As banks push into subprime mortgage lending, they are opting to run the programs as separate business units.
Barnett Banks Inc. and NationsBank Corp. both recently bought and built up separate operations to handle originations and servicing of loans to borrowers with blemished credit records.
Banks are allowing these operations to have their own identities as a way of preventing defections of seasoned staff. Additionally, in the case of subprime lenders, it isn't practical to mesh these units with mainstream mortgage programs because they deal with different kinds of borrowers, observers said.
Borrowers who receive subprime, or so-called B and C loans, are more likely to default and need much closer scrutiny - before and after the loan is made - than conventional, or A quality, borrowers, observers said.
"They are very different businesses," said Jason P. Bohrer, executive vice president at American Home Funding, Richmond, Va.
The separation also prevents questions of improprieties, including double-dipping, Mr.
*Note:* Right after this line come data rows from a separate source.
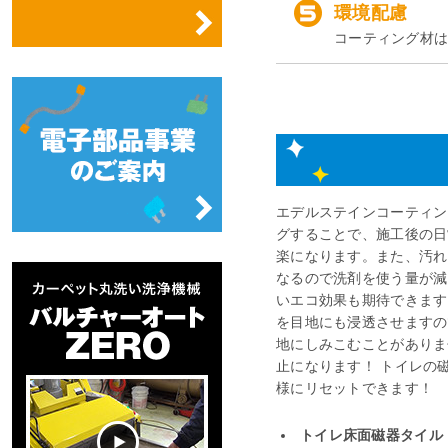
環境配慮
コーティング材
エデルステインコーティン
グすることで、施工後の日
楽になります。また、汚れ
なるので洗剤を使う量が減
いエコ効果も期待できます
を目地にも浸透させますの
地にしみこむことがありま
止になります！ トイレの
様にリセットできます！
トイレ床面磁器タイル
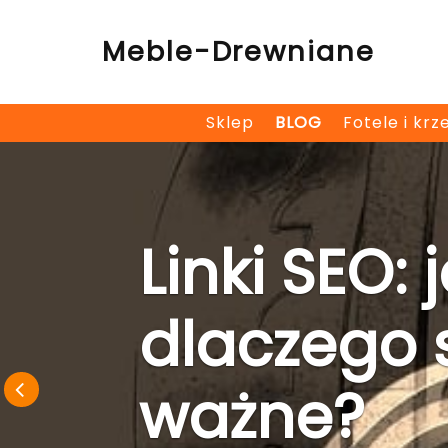
Skip
to
Meble-Drewniane
content
Sklep
BLOG
Fotele i krz
Linki SEO: 
dlaczego 
ważne?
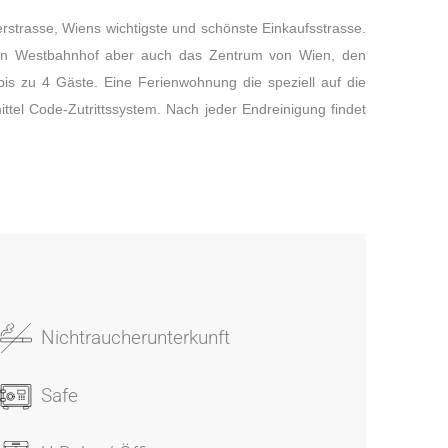
strasse, Wiens wichtigste und schönste Einkaufsstrasse.
 den Westbahnhof aber auch das Zentrum von Wien, den
bis zu 4 Gäste. Eine Ferienwohnung die speziell auf die
ittel Code-Zutrittssystem. Nach jeder Endreinigung findet
Nichtraucherunterkunft
Safe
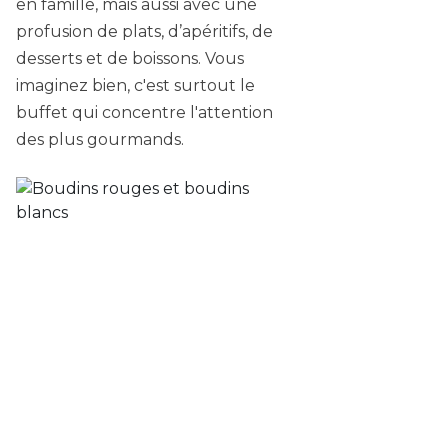
en famille, mais aussi avec une
profusion de plats, d’apéritifs, de
desserts et de boissons. Vous
imaginez bien, c'est surtout le
buffet qui concentre l'attention
des plus gourmands.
Bohrer said. "You want to have firewalls."
When entering the subprime field, banks are taking on giants like Money Store and United Companies Financial Corp., and scores of regional mortgage banks that have dominated the market for years.
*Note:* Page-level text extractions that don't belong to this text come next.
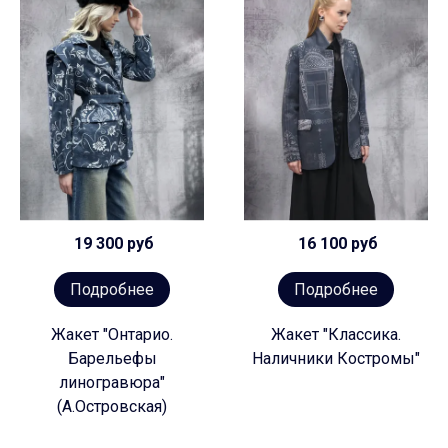
19 300 руб
16 100 руб
Подробнее
Подробнее
Жакет "Онтарио.
Жакет "Классика.
Барельефы
Наличники Костромы"
линогравюра"
(А.Островская)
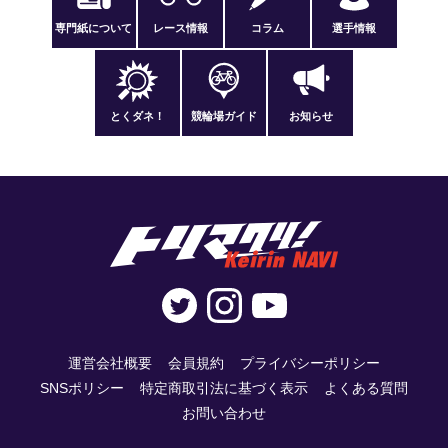
専門紙について
レース情報
コラム
選手情報
とくダネ！
競輪場ガイド
お知らせ
運営会社概要
会員規約
プライバシーポリシー
SNSポリシー
特定商取引法に基づく表示
よくある質問
お問い合わせ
"You're seeing a lot more interest from banks about getting into the business," said Tee Brown, a divisional president with Baton Rouge, La.- based United Companies. "They see the business out there."
Barnett Banks took the plunge earlier this year by purchasing Equicredit Corp. Although Equicredit's headquarters was just a stone's throw from Barnett's in Jacksonville, Fla., there was never a thought of consolidating operations, executives said.
Operations will run more smoothly with the separate structures, said John R. Marshall, executive vice president at Equicredit.
Industry observers added that there may be other practical reasons for the separation. Loans might require more reserves if held by the banking company, or be singled out for their higher rates by bank examiners, analysts said.
Whatever the reason, the independent structure is expected to allow Equicredit to blossom. Over the next four years, Equicredit sees originations and servicing doubling, to $2.25 billion and $5 billion, respectively.
Volume would probably skid under any other structure, veteran subprime lenders said.
"The processing, documentation, and due diligence needs are very different" from conventional loans, said Hugh Miller, president of Delta Funding Corp., Woodbury, N.Y.
Subprime lenders look more closely at the borrower's overall circumstances, he said, not just tax returns and bank balances.